Diário do Fim do Mundo
Texto, vídeo e apresentação de Marcus Vinicius Ozores
Diário do Fim do Mundo, dia 20 de abril, quarta feira do ano de são nunca de 2022 e falo diretamente da minha República Livre Anarquista dos Tupinambás de Barequeçaba lançando granadas civilizatórias do ‘Só a poesia nos Salvará’ da onda de ignorância que assola as Terras de Pindorama.
Meus amigos e amigas virtuais me desculpem, mas ainda estou com uma coisa cafifando meu cérebro. É sobre a arrogância que o presidente do Superior Tribunal Militar se referiu ontem às denuncias que apontam áudios do STM, na década de 1970, onde se ouvem os ministros militares apoiarem as sessões de torturas praticas nas prisões dos DOI-CODI.
Esse general, Luis Carlos Gomes de Mattos, disse em ontem que as denúncias não atrapalharam em nada seu almoço de Páscoa e ironizou para seus colegas do STM e que eles não tinham nenhuma resposta para explicar como os prisioneiros sob custódia do Estado foram seviciados nas masmorras da ditadura.
Isso me fez pensar na falsidade dessa gente que se diz cristã. Afinal foi o martírio e a tortura pública de Jesus, seu assassinado na cruz, e a sua ressureição três dias após, o símbolo máximo do cristianismo. Páscoa é Renascimento, é tempo de refazer a vida. Como que uma religião que tem como símbolo máximo o martírio e tortura de Jesus, tem entre seus seguidores, generais que riem da tortura de pessoas nuas em celas escuras dos porões desse país.
Não discuto aqui e não é mérito dessa discussão, se o preso cometeu crime ou não, mas sim, que após ser preso, o Estado que o custodia não pode se transformar no executor de tortura, para tanto existe advogados, juízes e tribunais. A mesma situação se aplica a um soldado preso em um campo de batalha. Existe a convenção de Genebra que garante o mínimo dos direitos civis a esse soldado e a tortura é condenada como a forma mais vil do ser humano.

INSTRUÇÃO A -
Reproduza sem alterações todas as linhas das entradas abaixo e omita as imagens da sua resposta.

ENTRADAS -
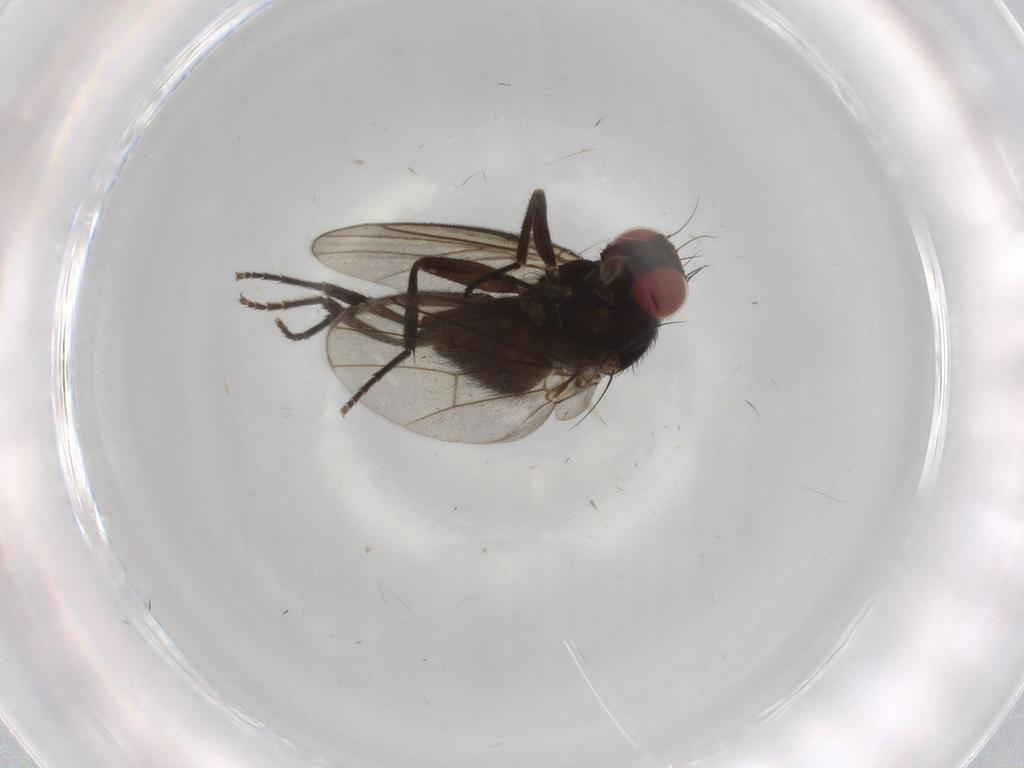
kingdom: Animalia
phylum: Arthropoda
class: Insecta
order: Diptera
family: Agromyzidae
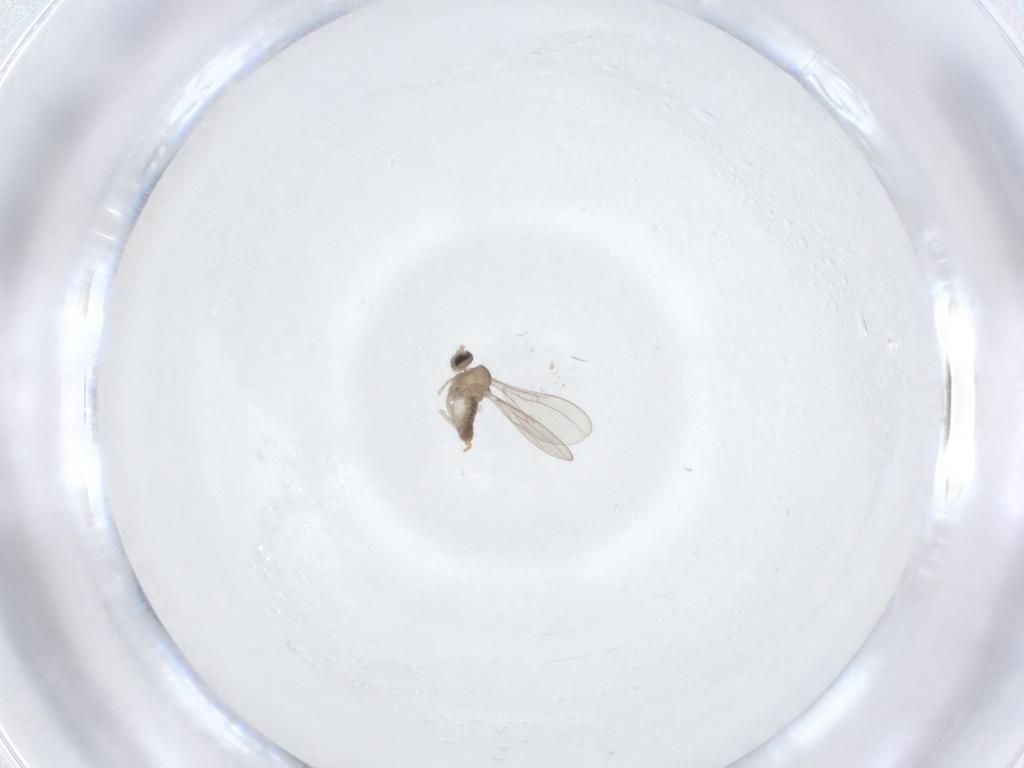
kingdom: Animalia
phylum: Arthropoda
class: Insecta
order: Diptera
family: Cecidomyiidae
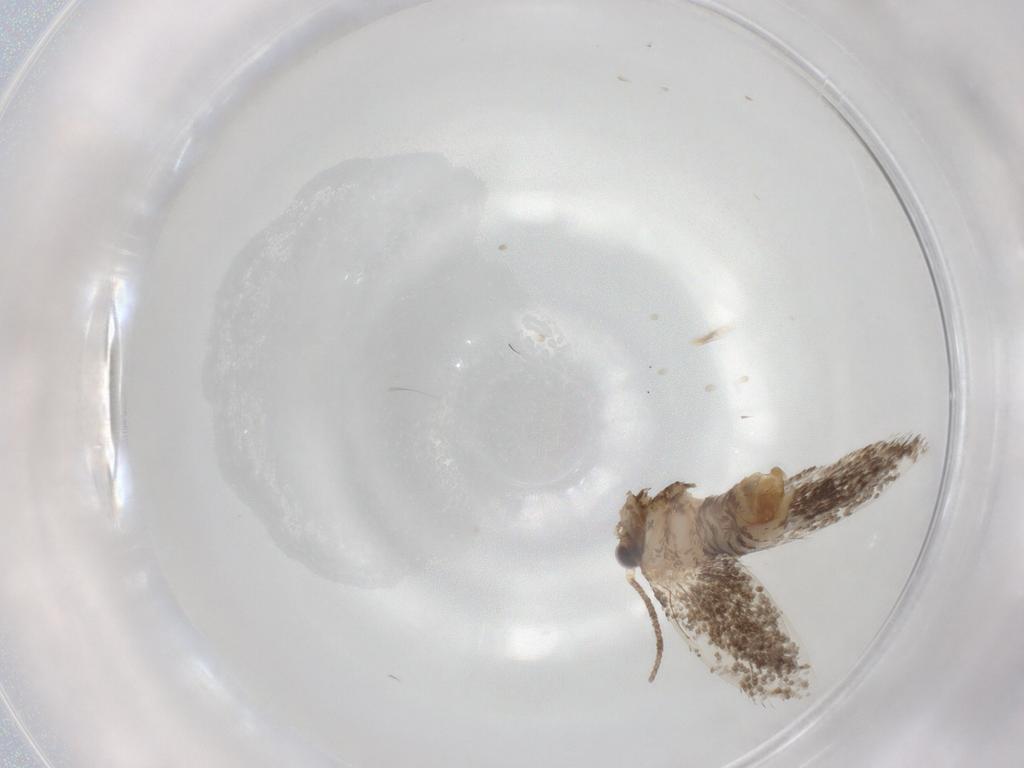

INSTRUÇÃO B -
Quais pessoas são citadas pelo nome no diário?

RESULTADO FINAL A -
kingdom: Animalia
phylum: Arthropoda
class: Insecta
order: Diptera
family: Agromyzidae
kingdom: Animalia
phylum: Arthropoda
class: Insecta
order: Diptera
family: Cecidomyiidae

RESULTADO FINAL B -
Marcus Vinicius Ozores
Luis Carlos Gomes de Mattos
Jesus